Task instructions:
(a) List each distinct username shown as a post author in the headers of the hunting forum thread, once each.
(b) Rewrite the hunting forum thread from "## rldevogt (Nov 15, 2011)" to "when you go.", with "river" changed to "creek".

Passage to read:
※
What days are people aloud to hunt out there. I know the local wma in valdosta is only on certain weekends is this one the same?


----------



## coastalredneck (Nov 14, 2011)

wow..this was a funny thread..thanks to all.


----------



## broach0018 (Nov 14, 2011)

rldevogt said:


> What days are people aloud to hunt out there. I know the local wma in valdosta is only on certain weekends is this one the same?



No you can hunt this one anytime until your heart is content!:trampoline:


----------



## rldevogt (Nov 14, 2011)

Does anyone have an adress that I can punch into a gps to help me get there from valdsota? i have tried google and some monument comes up in macon. I don't think the city of macon would appreciate me shooting stuff in their city.


----------



## Apex Predator (Nov 15, 2011)

I had a favorite WMA and talked it up on this board 5 years ago.  The following year traffic increased by around 300%.  Now 5 years later, it has never recovered.  I don't hunt there any more.  Prolly just coincidence.


----------



## cr4zygui (Nov 15, 2011)

broach0018 said:


> :nono: dont dare tell anyone where to find hogs! Its just plain unethical and mean!



Make it seem like I am arguing with a democrat haha
But not referring to you


----------



## cr4zygui (Nov 15, 2011)

Well I'm planning to be at this wma in acouple of week and was hoping for some tips.  Just pm me if you don't want to get blasted


----------



## Darrenmd (Nov 15, 2011)

I always appreciate tips on the WMAs... Thanks


----------



## rldevogt (Nov 15, 2011)

the only tip i can give you is tbat you dont have to sign in if there isnt a deer hunt goinv on. this was my first time out there and i thought i had to sign in so i sat around from 63p until 8 waiting for some one to show up and now one did. i saw 8beautiful does. 3 where about 15 yards from me and because of the.rules of the wma i was unable to take the shot. 

the river had a lot of tracks but unfortunately we didnt see any hogs. let me knkw how your hunt goes when you go.


----------



## bfriendly (Nov 15, 2011)

Apex Predator said:


> I had a favorite WMA and talked it up on this board 5 years ago.  The following year traffic increased by around 300%.  Now 5 years later, it has never recovered.  I don't hunt there any more.  Prolly just coincidence.



It was definitely your posts..shame shame shame

Was it Pinelog? I only started hunting there about 4 or 5 years ago........there is hog sign everywhere, but man they are like ghosts........

A buddy of mine wants me to take him to get a hog.........I told him we could go to Pinelog, but if he really wants to get a hog, we need to go to Oaky or Ocmulgee. :worm:


----------



## cr4zygui (Nov 15, 2011)

rldevogt said:


> the only tip i can give you is tbat you dont have to sign in if there isnt a deer hunt goinv on. this was my first time out there and i thought i had to sign in so i sat around from 63p until 8 waiting for some one to show up and now one did. i saw 8beautiful does. 3 where about 15 yards from me and because of the.rules of the wma i was unable to take the shot.
※
(Stored items from a collection)
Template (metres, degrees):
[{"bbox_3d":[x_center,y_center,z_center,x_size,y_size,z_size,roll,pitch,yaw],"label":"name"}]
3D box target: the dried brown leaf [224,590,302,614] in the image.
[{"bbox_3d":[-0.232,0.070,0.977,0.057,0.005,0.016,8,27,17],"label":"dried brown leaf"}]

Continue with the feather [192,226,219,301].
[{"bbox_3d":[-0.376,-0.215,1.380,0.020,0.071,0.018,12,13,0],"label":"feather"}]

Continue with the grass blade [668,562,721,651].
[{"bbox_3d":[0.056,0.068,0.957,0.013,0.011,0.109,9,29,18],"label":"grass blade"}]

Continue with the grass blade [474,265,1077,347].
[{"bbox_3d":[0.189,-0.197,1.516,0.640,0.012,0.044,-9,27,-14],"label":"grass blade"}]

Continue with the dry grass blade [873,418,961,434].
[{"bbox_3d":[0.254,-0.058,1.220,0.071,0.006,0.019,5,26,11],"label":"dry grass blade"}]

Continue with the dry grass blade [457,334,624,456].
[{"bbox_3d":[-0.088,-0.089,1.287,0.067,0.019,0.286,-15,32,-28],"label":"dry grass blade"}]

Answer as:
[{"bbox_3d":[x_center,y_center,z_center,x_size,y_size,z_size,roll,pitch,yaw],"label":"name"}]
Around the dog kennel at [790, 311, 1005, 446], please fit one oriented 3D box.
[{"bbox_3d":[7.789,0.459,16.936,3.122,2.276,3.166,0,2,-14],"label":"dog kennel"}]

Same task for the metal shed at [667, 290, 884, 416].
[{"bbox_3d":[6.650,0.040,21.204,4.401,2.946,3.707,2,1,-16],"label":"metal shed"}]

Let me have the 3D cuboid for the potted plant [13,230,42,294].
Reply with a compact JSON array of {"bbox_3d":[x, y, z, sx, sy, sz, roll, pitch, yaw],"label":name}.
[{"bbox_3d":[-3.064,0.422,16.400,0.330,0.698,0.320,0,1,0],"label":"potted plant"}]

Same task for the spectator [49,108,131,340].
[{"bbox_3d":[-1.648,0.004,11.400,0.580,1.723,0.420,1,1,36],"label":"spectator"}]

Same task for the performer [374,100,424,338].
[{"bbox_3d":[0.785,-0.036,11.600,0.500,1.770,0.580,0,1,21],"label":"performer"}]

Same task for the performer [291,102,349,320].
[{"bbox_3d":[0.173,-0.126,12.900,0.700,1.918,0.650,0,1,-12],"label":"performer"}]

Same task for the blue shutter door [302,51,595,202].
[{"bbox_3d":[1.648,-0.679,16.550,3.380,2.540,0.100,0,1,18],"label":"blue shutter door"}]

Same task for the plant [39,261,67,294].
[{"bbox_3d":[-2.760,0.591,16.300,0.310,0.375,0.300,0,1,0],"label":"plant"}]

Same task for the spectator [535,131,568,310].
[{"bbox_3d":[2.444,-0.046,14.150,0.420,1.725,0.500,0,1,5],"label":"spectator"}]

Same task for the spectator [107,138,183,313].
※
Numbered responses:
(a)
coastalredneck
broach0018
rldevogt
Apex Predator
cr4zygui
Darrenmd
bfriendly

(b)
## rldevogt (Nov 15, 2011)

the only tip i can give you is tbat you dont have to sign in if there isnt a deer hunt goinv on. this was my first time out there and i thought i had to sign in so i sat around from 63p until 8 waiting for some one to show up and now one did. i saw 8beautiful does. 3 where about 15 yards from me and because of the.rules of the wma i was unable to take the shot. 

the creek had a lot of tracks but unfortunately we didnt see any hogs. let me knkw how your hunt goes when you go.